(DIRECTIONS):
Data follows below. Repeat exactly the lines between the line holding "da Região Sul" and the line holding "Подробная информация не добавлена", inclusive, and nothing more; drop pictures.

(GIVEN RECORDS):

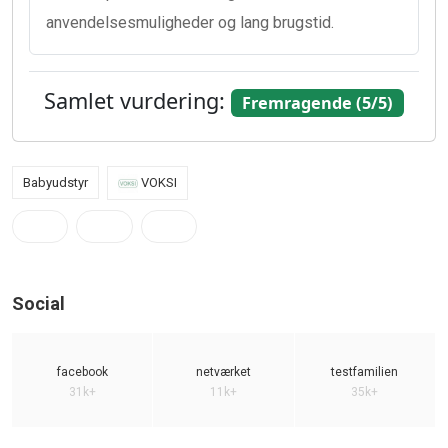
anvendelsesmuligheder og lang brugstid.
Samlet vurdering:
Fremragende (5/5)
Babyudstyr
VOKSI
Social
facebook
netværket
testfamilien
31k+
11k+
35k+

---

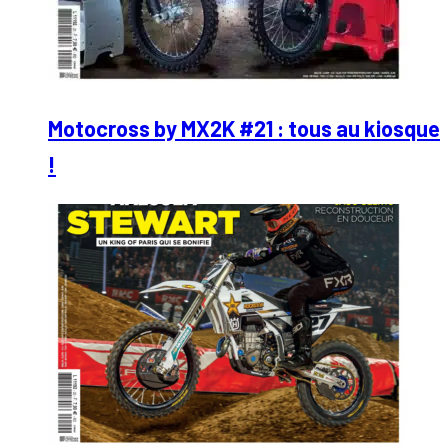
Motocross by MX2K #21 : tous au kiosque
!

---

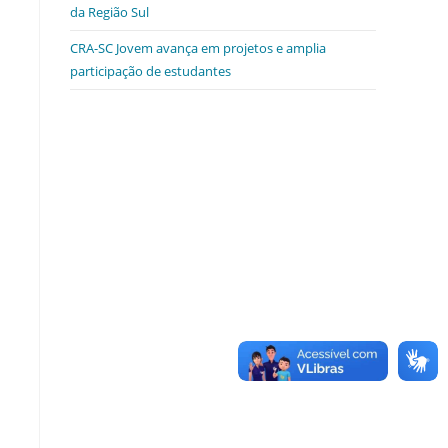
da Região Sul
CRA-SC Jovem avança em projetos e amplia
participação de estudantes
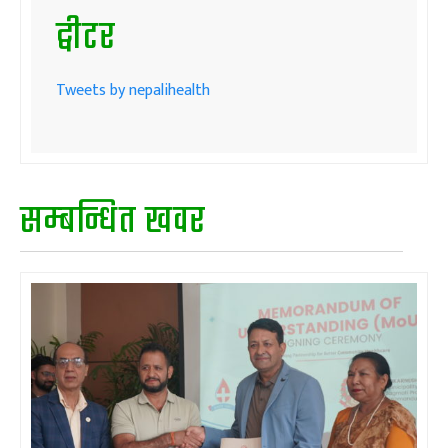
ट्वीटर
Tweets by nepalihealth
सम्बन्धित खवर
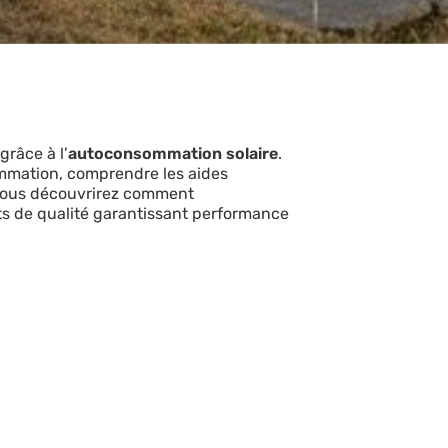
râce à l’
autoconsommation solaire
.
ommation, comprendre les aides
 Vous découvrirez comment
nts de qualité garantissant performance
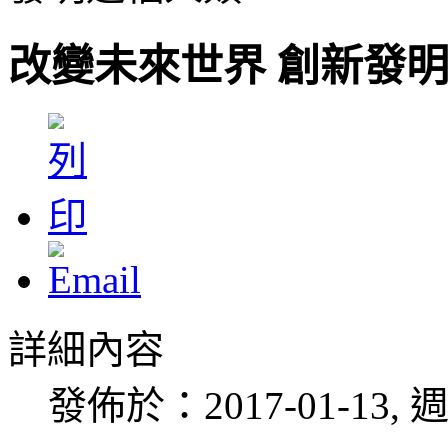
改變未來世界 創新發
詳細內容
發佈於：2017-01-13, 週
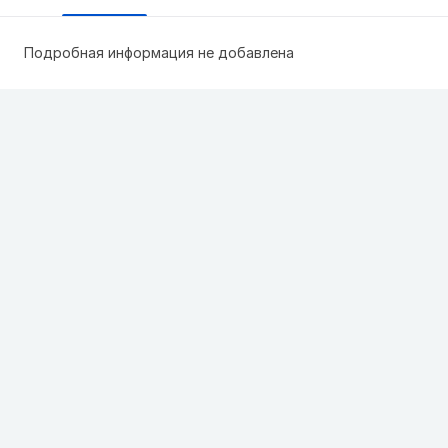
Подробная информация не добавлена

(SOLUTION FOR THIS TASK):
da Região Sul
CRA-SC Jovem avança em projetos e amplia
participação de estudantes
ट्वीटर
Tweets by nepalihealth
सम्बन्धित खवर
râce à l’
autoconsommation solaire
.
ommation, comprendre les aides
 Vous découvrirez comment
nts de qualité garantissant performance
改變未來世界 創新發
詳細內容
發佈於：2017-01-13, 週
Подробная информация не добавлена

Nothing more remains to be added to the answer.